At the beginning of October 2019, we compared forecasts. The result of the competition was a draw. Or deuce, as is said in tennis. The forecast errors are in the table below:
The fourth column Consensus Forecast is an average of Alpha Distribution and our forecasts. The consensus forecast values and errors were calculated during forecast comparison.
For Consumer 1, the largest in terms of volume, we had a definite draw. During August our forecast was slightly better, in September the Alpha Distribution’s one outperformed ours. As a result, after two months we had 1.9% for both. Note, the error is calculated as the mean absolute error in percentage. From my previous experience, I know that the average of two independent forecasts of similar quality will be more accurate than each input. This forecast I call consensus forecast. In this case, the consensus error was 1.7%.
For Consumer 2, the smallest in terms of volume, our forecast was noticeably better than Alpha Distribution’s one. Here we had a less tough fight: in August we won around 1%, in September lost about 0.1%. All together we gained 0.5% over Alpha Distribution and this is the only case out of three when consensus didn’t allow to improve accuracy.

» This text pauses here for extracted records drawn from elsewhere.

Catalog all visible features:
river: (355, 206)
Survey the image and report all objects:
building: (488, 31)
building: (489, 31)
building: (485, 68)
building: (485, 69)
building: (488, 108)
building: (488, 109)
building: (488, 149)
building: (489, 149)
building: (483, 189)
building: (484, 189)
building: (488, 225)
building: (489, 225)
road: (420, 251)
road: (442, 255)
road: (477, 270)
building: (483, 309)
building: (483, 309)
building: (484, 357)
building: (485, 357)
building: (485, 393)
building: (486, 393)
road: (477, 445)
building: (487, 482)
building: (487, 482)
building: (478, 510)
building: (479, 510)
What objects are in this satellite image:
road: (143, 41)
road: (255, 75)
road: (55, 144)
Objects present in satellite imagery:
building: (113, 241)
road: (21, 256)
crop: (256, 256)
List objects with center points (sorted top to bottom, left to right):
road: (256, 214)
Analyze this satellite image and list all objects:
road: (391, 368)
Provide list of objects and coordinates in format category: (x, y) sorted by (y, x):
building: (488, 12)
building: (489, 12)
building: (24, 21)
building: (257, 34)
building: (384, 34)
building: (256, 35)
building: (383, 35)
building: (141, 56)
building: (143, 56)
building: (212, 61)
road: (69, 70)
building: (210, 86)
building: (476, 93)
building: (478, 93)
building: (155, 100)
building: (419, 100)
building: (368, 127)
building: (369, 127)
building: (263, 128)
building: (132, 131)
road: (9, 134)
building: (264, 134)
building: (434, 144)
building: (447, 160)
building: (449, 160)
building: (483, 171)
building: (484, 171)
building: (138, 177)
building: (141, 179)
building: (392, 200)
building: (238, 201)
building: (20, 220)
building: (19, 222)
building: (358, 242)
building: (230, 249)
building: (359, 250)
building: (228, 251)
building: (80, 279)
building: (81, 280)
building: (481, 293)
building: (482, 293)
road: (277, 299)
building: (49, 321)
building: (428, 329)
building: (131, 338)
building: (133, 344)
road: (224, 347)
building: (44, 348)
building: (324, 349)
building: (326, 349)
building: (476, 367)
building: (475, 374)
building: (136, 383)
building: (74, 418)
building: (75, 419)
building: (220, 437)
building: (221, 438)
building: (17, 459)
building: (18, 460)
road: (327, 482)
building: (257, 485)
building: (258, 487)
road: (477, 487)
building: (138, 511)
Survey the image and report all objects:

For Consumer 3, the middle in terms of volume, in August we lost about 0.6%, in September we had a partial fightback. After two months, Alpha Distribution’s forecast was 0.1% better than ours: 2.3% against 2.4%. Here, again the consensus gave a slight improvement in 0.1%, the consensus error was 2.2%.

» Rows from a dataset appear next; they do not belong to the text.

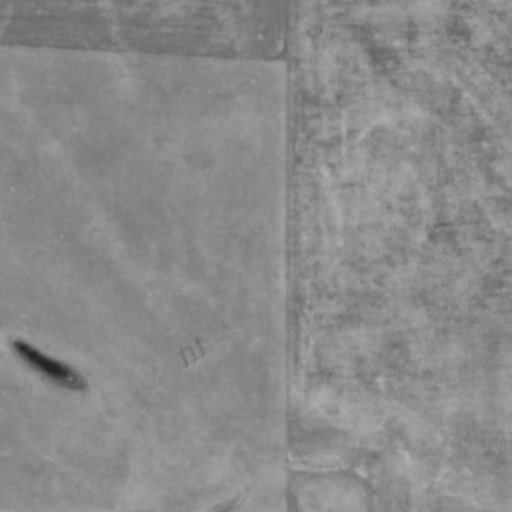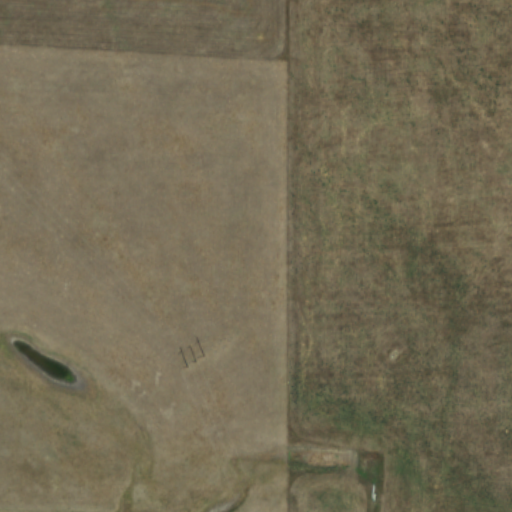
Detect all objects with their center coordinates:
power tower: (193, 361)
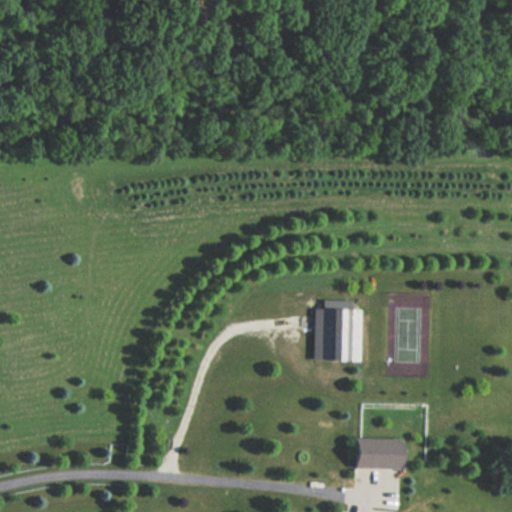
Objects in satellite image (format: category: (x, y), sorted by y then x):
park: (408, 326)
road: (204, 366)
building: (378, 445)
building: (373, 452)
road: (173, 469)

Analyst recommendations to improve accuracy
After the competition results analysis, I formulated recommendations for Alpha Distribution to improve the forecast quality for the three consumers in question:
- For Consumer 1, apply two systems in parallel: Alpha Distribution internal system and our forecast system, then calculate consensus. Improvement for two months was 0.2%.
- For Consumer 2, apply only our forecast system. The improvement for two months was 0.5%.

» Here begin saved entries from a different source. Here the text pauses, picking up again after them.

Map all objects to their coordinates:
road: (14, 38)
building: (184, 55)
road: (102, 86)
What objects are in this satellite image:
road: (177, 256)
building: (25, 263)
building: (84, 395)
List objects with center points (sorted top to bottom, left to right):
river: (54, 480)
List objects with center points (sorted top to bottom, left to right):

- For Consumer 3, apply two systems in parallel: Alpha Distribution internal system and our forecast system, then calculate consensus. The improvement for two months was 0.1%.
I used to take part in similar competitions during 2012-2014 when, together with a friend of mine Sergey, we built up a forecast service for the Wholesale Electricity and Capacity Market of Russia. A short story you may read in my blog ‘The short-term electricity price forecast model on the most similar pattern.’ I lost all the competitions and was disappointed in such a scheme of forecast quality assessment. I had the impression that it was impossible to prepare a model in a couple of weeks and win against the model, even in MS Excel, which had been developing for several years and was applied daily. I still think that accuracy is a matter of time.
I’ve tried again with Alpha Distribution this year. It was scary. Before August, I understood that we’re challenging one of the most developed companies in the wholesale market of Russia in terms of analytics and modeling. To develop the forecast system from scratch, not even a system but currently a tool in Python, took me 3.5 months. I made 90% of the Python code for the tool, a colleague of mine helped me with ETL and daily forecasting during the competition. And with that new tool, we challenged a heavyweight champion. The goal was to stay on our feet. We did stay after the match was over. And we have gotten our portion of victory and defeat and, as a result, experience.
The conclusion I’ve come to so far is that, for accuracy improvement, one model is not enough. Two or more models with similar quality are required. In that case consensus, as the most straightforward mechanism for models ensembling, gives a noticeable improvement.
And yep, I think it impossible to win such competitions!